- DOCUMENT PASSAGE -
============================================================

But, for some reason, successful people place great stock in convincing themselves that their success is entirely their own doing.

I put in lots of hours thinking, writing, teaching, explaining, grading, etc. The only part of my job dull enough to reasonably be called work is grading and going to meetings. But I certainly don’t work harder than movers, miners, construction workers, K-12 teachers, or farm laborers.  The difference is that society values what I do. I’m grateful for that, but it isn’t my doing.

Highly paid newspaper pundits are always lecturing us about “welfare queens” , self-reliance, the vices of the poor, and how giving people aid makes them lazy. If they actually had to do real work they might not be so quick to criticize.

Here are some key facts about economic mobility in the United States:

  • Children from low-income families have only a 1 percent chance of reaching the top 5 percent of the income distribution, versus children of the rich who have about a 22 percent chance.

     

  • Children born to the middle quintile of parental family income ($42,000 to $54,300) had about the same chance of ending up in a lower quintile than their parents (39.5 percent) as they did of moving to a higher quintile (36.5 percent). Their chances of attaining the top five percentiles of the income distribution were just 1.8 percent.

============================================================

- STORED DATA -
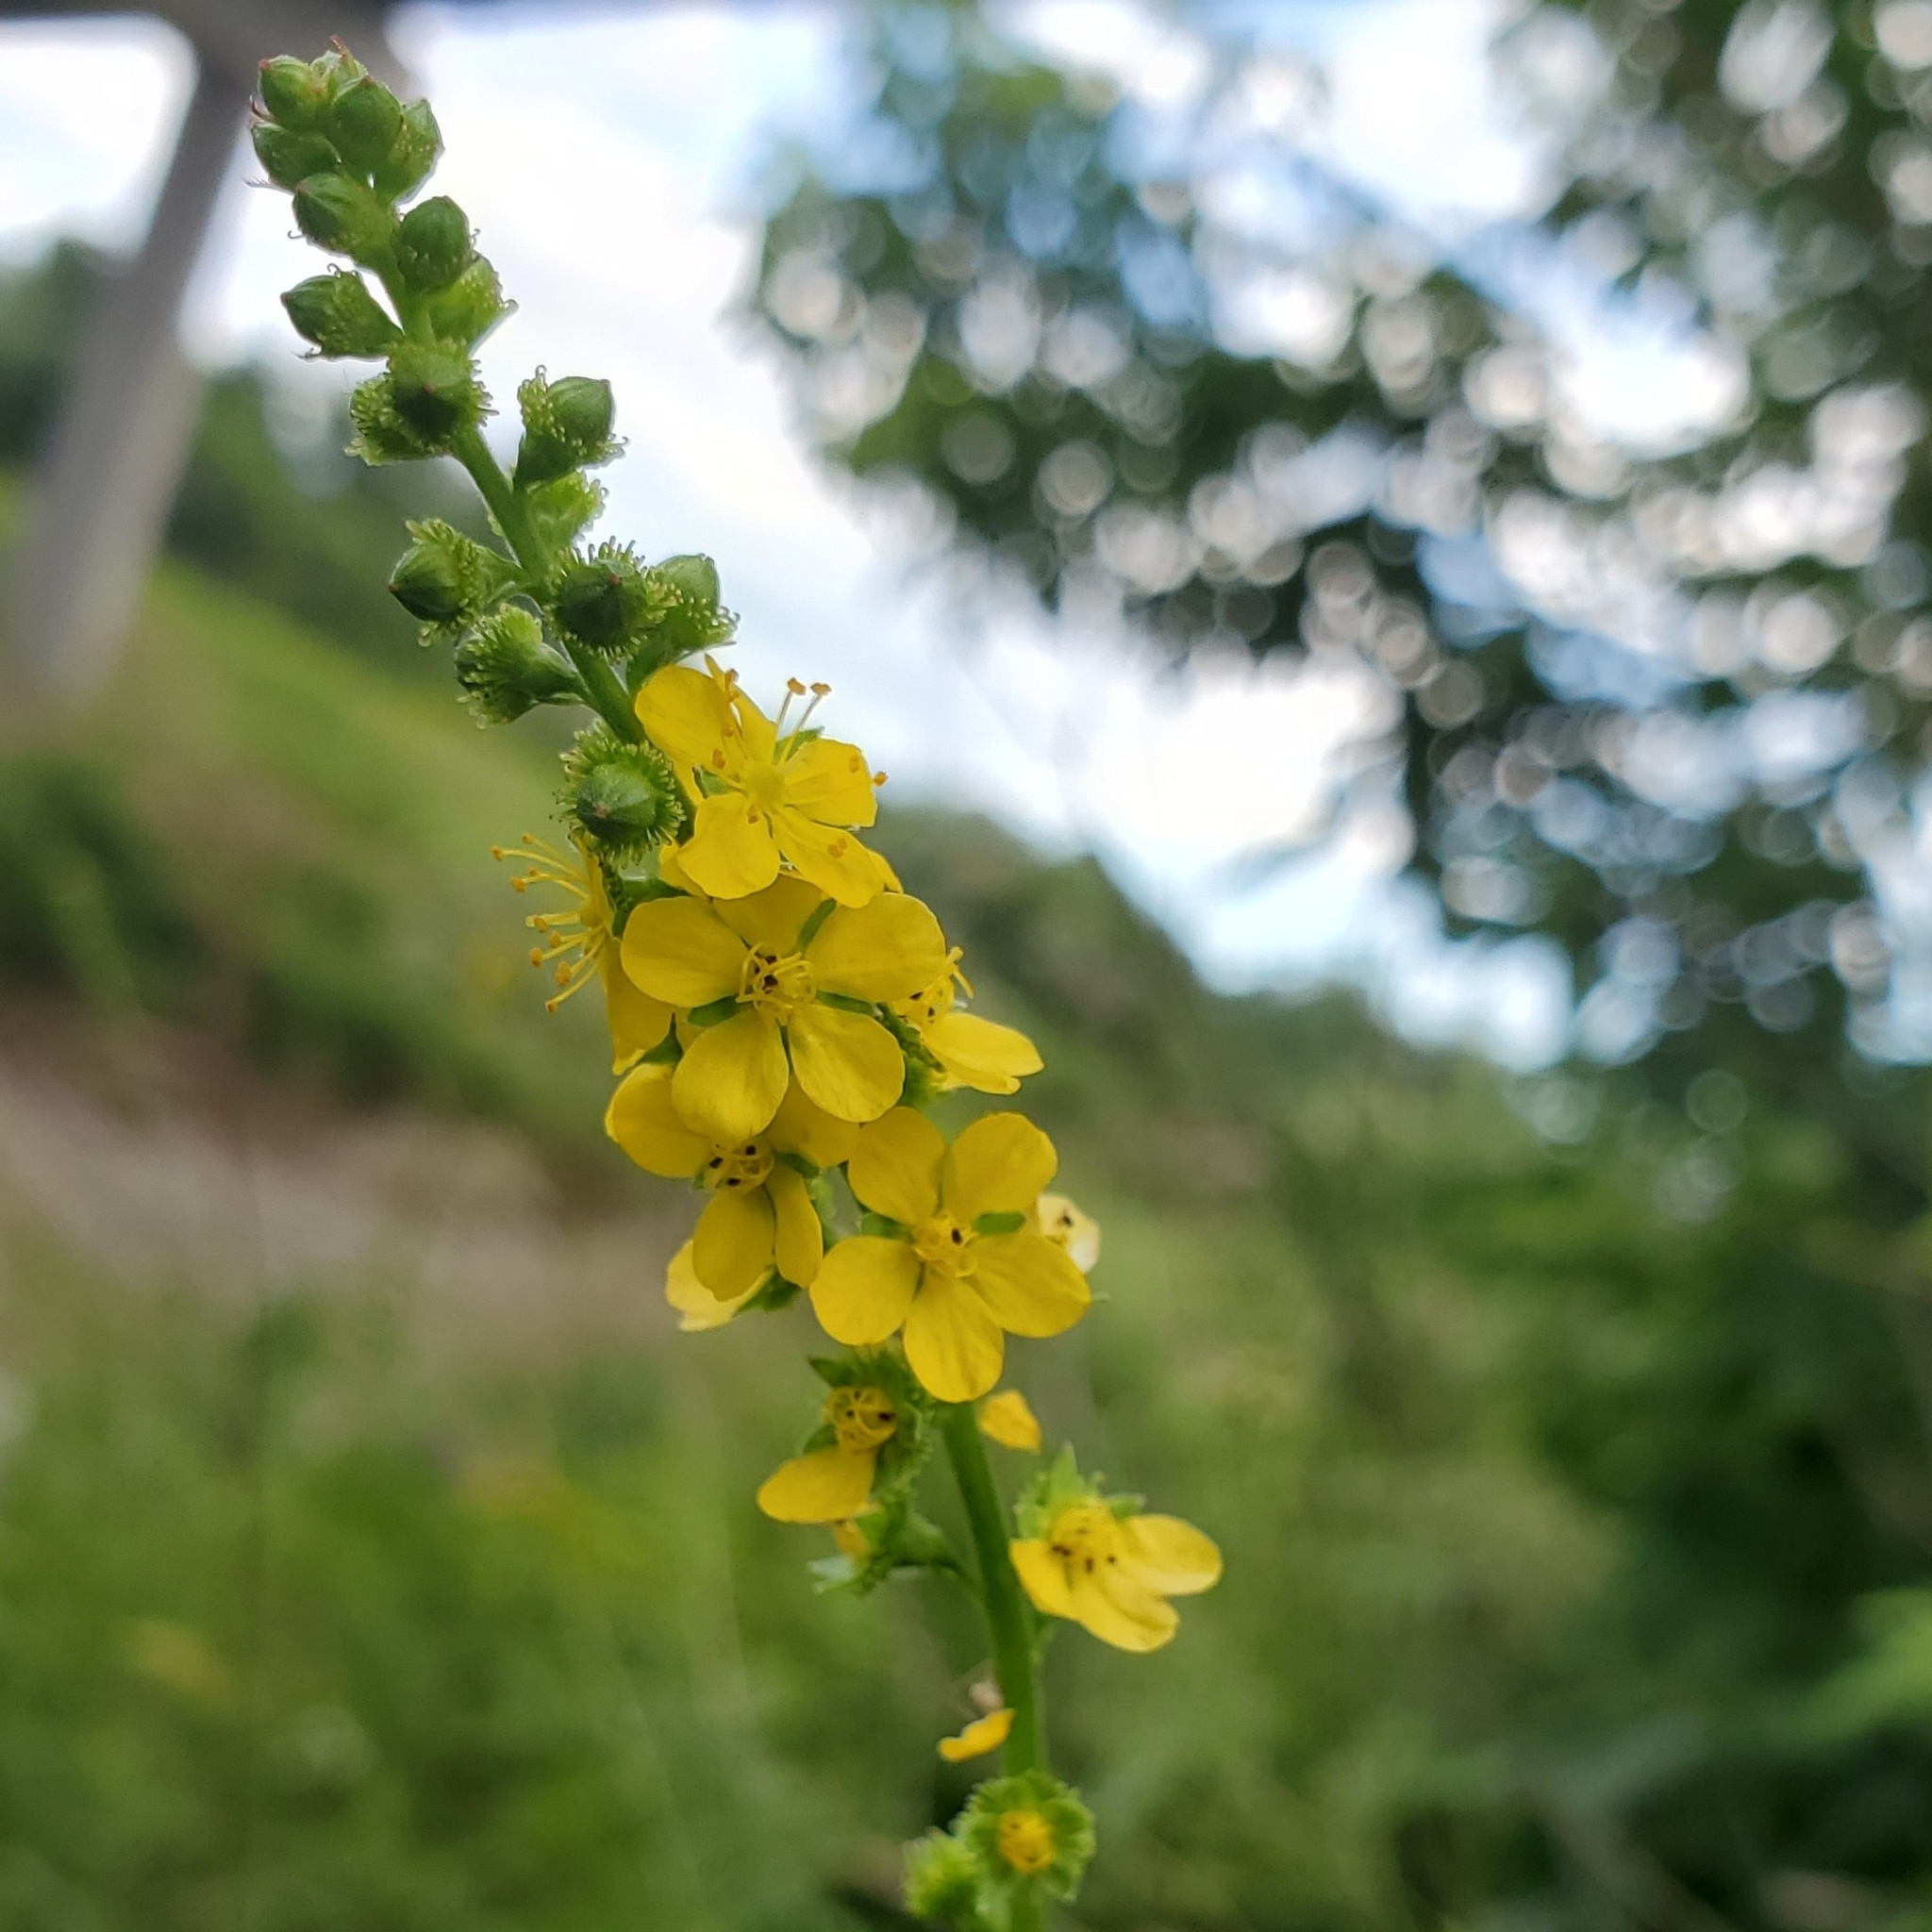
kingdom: Plantae
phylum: Tracheophyta
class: Magnoliopsida
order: Rosales
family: Rosaceae
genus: Agrimonia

============================================================

- QUESTIONS -
**a.** In the passage on success and economic mobility, what chance do children from low-income families have of reaching the top 5 percent of the income distribution?
**b.** Pick up the passage on success and economic mobility right after its last sentence and keep writing.

- EXPECTED RESULTS -
**a.** Only a 1 percent chance.

**b.**
  • By international standards, the United States has an unusually low level of intergenerational mobility: our parents’ income is highly predictive of our incomes as adults. Intergenerational mobility in the United States is lower than in France, Germany, Sweden, Canada, Finland, Norway and Denmark. Among high-income countries for which comparable estimates are available, only the United Kingdom had a lower rate of mobility than the United States.

     

So much for the American Dream.

The Revolution Is Late

Sunday, February 21st, 2010

Unemployment is high, stubbornly high, and many economists, including Administration economists, think the employment situation will not improve quickly.

The New York Times on Sunday had a story about this chronic unemployment, which contains the following quote by Allen Sinai:

“American business is about maximizing shareholder value,” said Allen Sinai, chief global economist at the research firm Decision Economics. “You basically don’t want workers. You hire less, and you try to find capital equipment to replace them.”

Allen Sinai is no left wing academic—he has been for many years a prominent forecaster of economic trends for major corporations and governments.

As Brian Leiter asks:

“One wonders if Mr. Sinai knows the pedigree for this insight about capitalism?  Or if he understands the consequence of this logic?”

The idea that capitalism will destroy itself by seeking efficiencies that will ultimately throw the people who buy its products out of work was one of Karl Marx’s main ideas.

Now it is being confirmed by the capitalists themselves.

Caring about Fairness

Thursday, February 18th, 2010

New research in neuroscience continues to have important implications for philosophical debates in ethics and political philosophy.

Via Colin Farrelly:

Political philosophers interested in abstract debates about equality vs priority and sufficiency should find this recent study in Nature Neuroscience of interest (as well as this News piece).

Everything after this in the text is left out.